Jonathan Owen’s practice is concentrated in processes of reduction, erasure, reconstruction, and manipulation. Through labour-intensive techniques, including marble carving and delicate erasure with a standard rubber eraser, Owen transforms readymades and reactivates their materiality.
Owen’s early practice examined ideas around masculinity through collage, painting, and drawing. Referencing found materials such as car manuals, martial arts guides, pornography, and men’s magazines, the artist manipulated images associated with male identity and culture in provocative subversions of gendered tropes.
The artist is known for his ongoing ‘Eraser Drawings’ series, produced from as early as 2009. For these works, the artist uses an eraser to carefully alter found monochromatic photographs from old books, erasing specific elements and reshaping pigments to subtly restore the backgrounds in different configurations. The resulting ‘drawings’ bear subtle traces of their transformation, with their partial erasure not always immediately apparent. Reminiscent of Robert Rauschenberg‘s Erased de Kooning Drawing (1953), in which the American artist near-completely erased a drawing by his contemporary Willem de Kooning, Owen’s ‘Eraser Drawings’ similarly question ideas around authorship through enigmatic conceptual gestures.

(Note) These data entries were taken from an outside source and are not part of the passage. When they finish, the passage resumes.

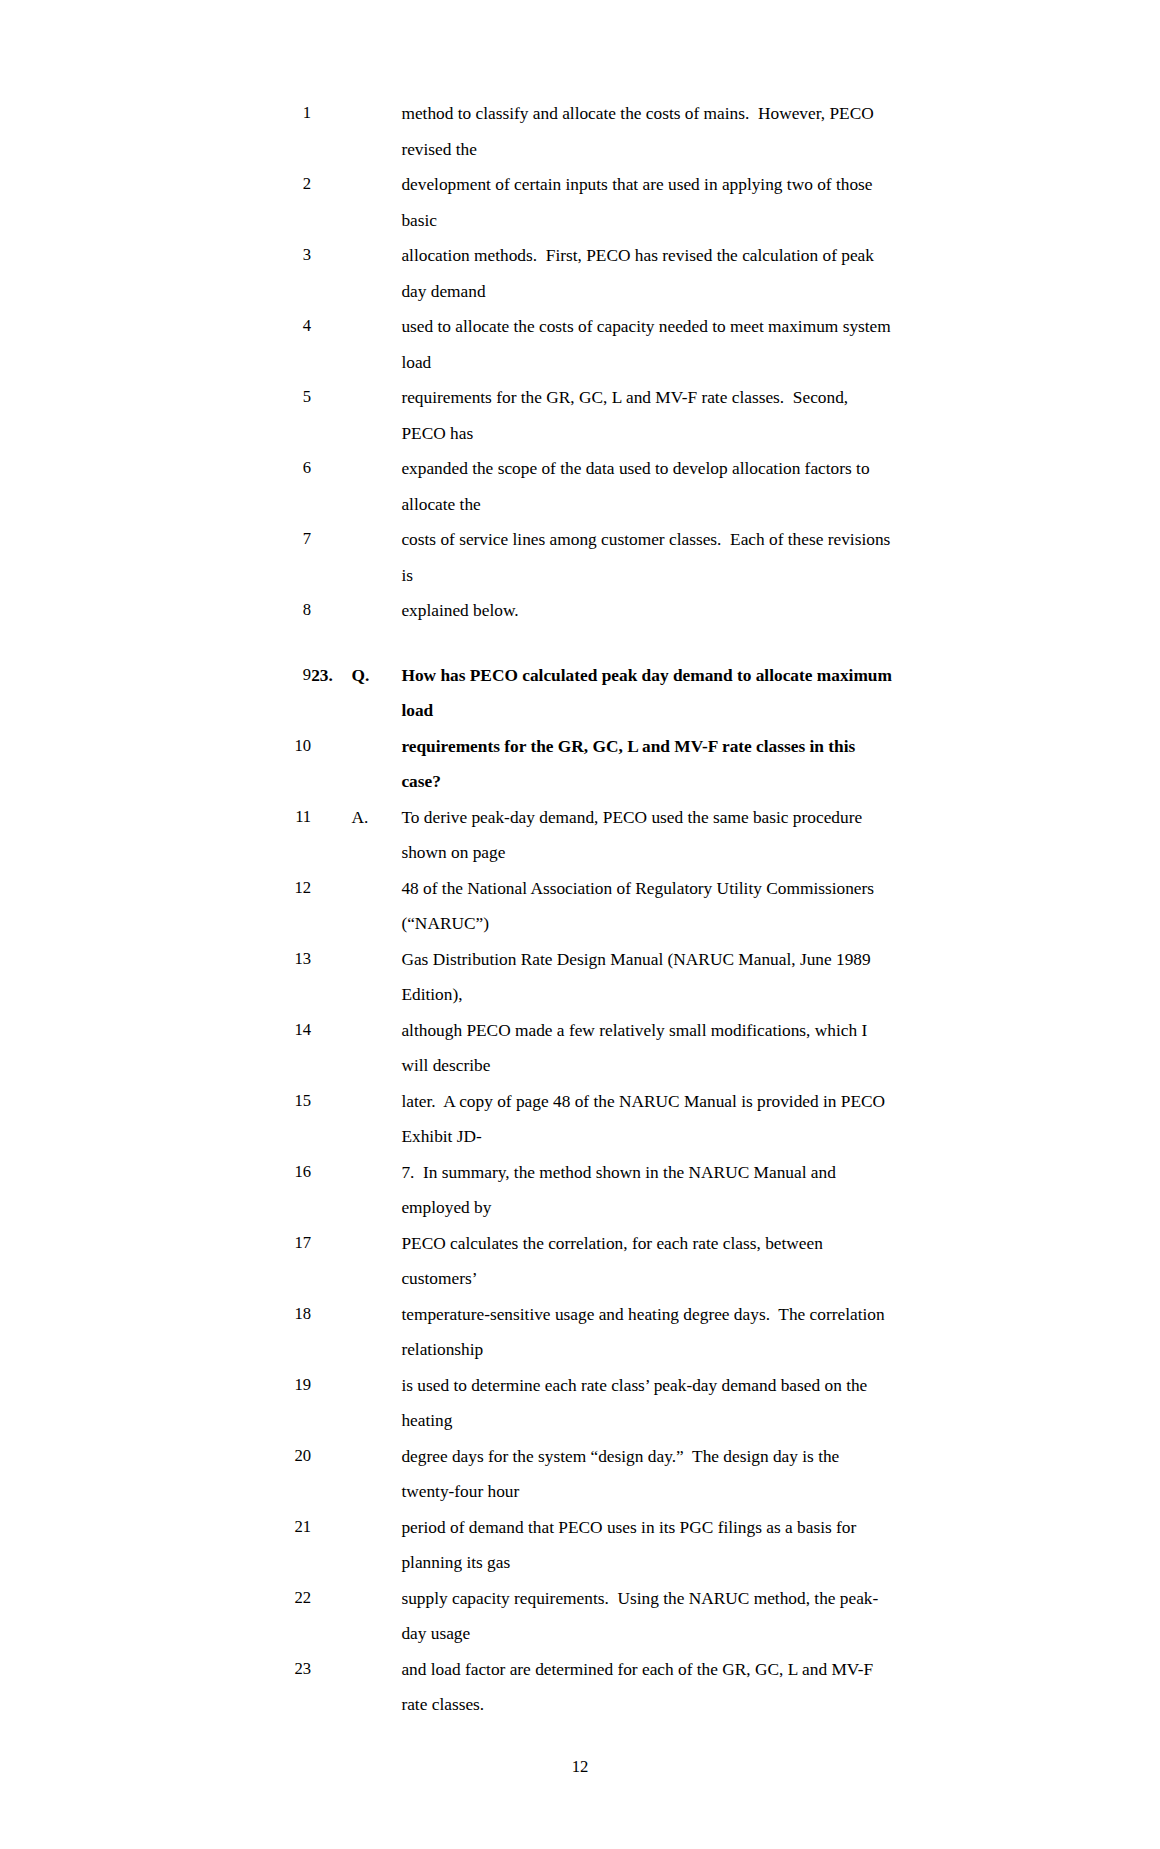| 1 | | | method to classify and allocate the costs of mains. However, PECO revised the |
| 2 | | | development of certain inputs that are used in applying two of those basic |
| 3 | | | allocation methods. First, PECO has revised the calculation of peak day demand |
| 4 | | | used to allocate the costs of capacity needed to meet maximum system load |
| 5 | | | requirements for the GR, GC, L and MV-F rate classes. Second, PECO has |
| 6 | | | expanded the scope of the data used to develop allocation factors to allocate the |
| 7 | | | costs of service lines among customer classes. Each of these revisions is |
| 8 | | | explained below. |
| 9 | 23. | Q. | How has PECO calculated peak day demand to allocate maximum load |
| 10 | | | requirements for the GR, GC, L and MV-F rate classes in this case? |
| 11 | | A. | To derive peak-day demand, PECO used the same basic procedure shown on page |
| 12 | | | 48 of the National Association of Regulatory Utility Commissioners (“NARUC”) |
| 13 | | | Gas Distribution Rate Design Manual (NARUC Manual, June 1989 Edition), |
| 14 | | | although PECO made a few relatively small modifications, which I will describe |
| 15 | | | later. A copy of page 48 of the NARUC Manual is provided in PECO Exhibit JD- |
| 16 | | | 7. In summary, the method shown in the NARUC Manual and employed by |
| 17 | | | PECO calculates the correlation, for each rate class, between customers’ |
| 18 | | | temperature-sensitive usage and heating degree days. The correlation relationship |
| 19 | | | is used to determine each rate class’ peak-day demand based on the heating |
| 20 | | | degree days for the system “design day.” The design day is the twenty-four hour |
| 21 | | | period of demand that PECO uses in its PGC filings as a basis for planning its gas |
| 22 | | | supply capacity requirements. Using the NARUC method, the peak-day usage |
| 23 | | | and load factor are determined for each of the GR, GC, L and MV-F rate classes. |
12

In Eraser Drawing (Backstage) (2018), a ghostly trace of a figure can be spotted on a stage setting, while in Eraser Drawing (Michael Caine) (2020), the faint impression of hands presumably belonging to the actor Caine are just visible within a cluttered shop interior. Speaking to transience, absence, and memory, Owen’s analogue erasures complicate renewed readings of their images through selective decisions on what is revealed or obscured.
Though a similarly subtractive process, Owen reworks antique marble busts and statues, typically from the 18th or 19th century, carving out elements of the sculptures to reveal new abstracted forms and voids. He describes his manipulation of existing sculptures as a means ‘to subvert and puncture this familiar rhetoric, and so to reactivate the object through transformation rather than destruction, to make a new proposition.’
Mercury (2012) is a 19th-century marble statue of the Roman god, whose torso has been partially carved out by the artist into an abstract geometric form. For the 2016 Edinburgh Art Festival, Owen presented Untitled (2016), a simiarly reworked 19th-century life-sized statue of a nymph in white marble, for which the artist carved away parts of the nymph’s torso to reveal numerous interlocking chains.
Owen typically withholds information on the statues’ original artists and titles, conflating concepts such as appropriation and anachronism, while simultaneously destabilising the perceived permanence and grandiosity of historic sculptures.